Brendan Fraser continues his well-deserved renaissance in Rental Family, delivering a tender, quietly funny performance in director Hikari’s bittersweet exploration of loneliness and connection in modern day Japan. The film doesn’t quite dig as deep as it could into the fascinating concept of rental family services — where actors are hired to fill emotional voids in clients’ lives — but it succeeds as a gently moving character study elevated by Fraser’s disarming charm and warmth.
Fraser plays Phillip Vandarpleog, a washed-up American actor whose only brush with fame came from a Japanese toothpaste commercial years ago. Now stuck in a loop of loneliness, failed auditions and evenings spent observing the happiness of others from his cramped Tokyo apartment, Phillip’s life changes when he’s hired to pose as a mourner at a “living funeral.” What follows is a strange odyssey through Japan’s rent-a-relative industry, where he takes on increasingly intimate roles — from stand-in husband to makeshift father — Philip is caught in a whirlwind of exhiliarating experiences.
As Philip, Fraser is a marvel of awkward empathy.

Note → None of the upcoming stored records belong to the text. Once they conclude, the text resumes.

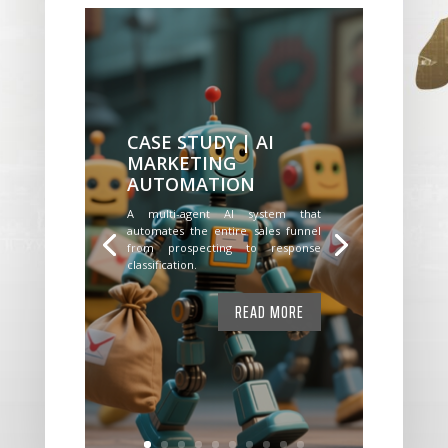
CASE STUDY | AI
MARKETING
AUTOMATION
A multi-agent AI system that
automates the entire sales funnel
from prospecting to response
classification.
READ MORE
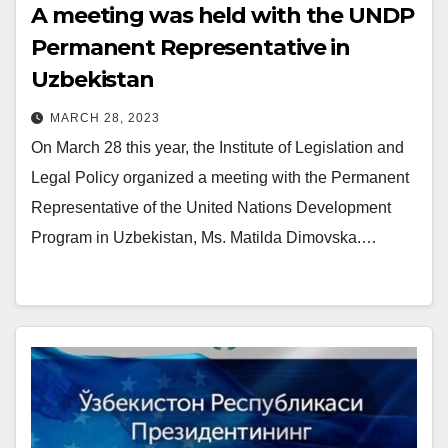
A meeting was held with the UNDP
Permanent Representative in
Uzbekistan
MARCH 28, 2023
On March 28 this year, the Institute of Legislation and
Legal Policy organized a meeting with the Permanent
Representative of the United Nations Development
Program in Uzbekistan, Ms. Matilda Dimovska.…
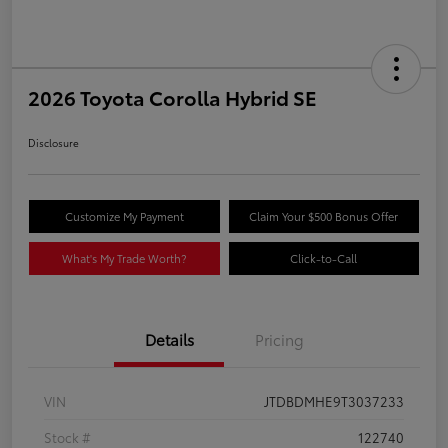
2026 Toyota Corolla Hybrid SE
Disclosure
Customize My Payment
Claim Your $500 Bonus Offer
What's My Trade Worth?
Click-to-Call
Details
Pricing
VIN
JTDBDMHE9T3037233
Stock #
122740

His physical comedy — all lanky limbs and mismatched gestures — contrasts beautifully with his gentle demeanor, which seem permanently on the verge of apology. He delivers an understated performance with the same tender physicality that earned him acclaim in The Whale, but this time with a lighter, more self-effacing touch. Even when the film’s script sidesteps the ethical and cultural complexities of its premise, Fraser’s sincerity keeps the whole thing grounded. .
Takehiro Hira’s sleazy but oddly paternal boss Shinji feels like a character from a darker, more cynical movie. Shannon Gorman’s Mia, a schoolgirl who needs a “father” to impress an admissions board, provides the film’s emotional core. Her billingual performance is hugely impressive. The film gestures toward Japan’s generational divides but ultimately retreats into sentimentality, resolving its conflicts with neatness that borders on convenience.
Hikari’s direction is elegant and empathetic. Beneath its heartwarming surface lie richer questions — about authenticity, identity, and cultural loneliness — that the film glances at but never fully confronts.
In the end, Rental Family is a film about pretending — and how those performances can sometimes become real. It’s a film that is not only funny, but also melancholic and deeply human, even when it plays things safe. Thanks to Fraser’s compassionate presence, it never feels hollow. You may leave wishing it went further, but you’ll leave moved all the same.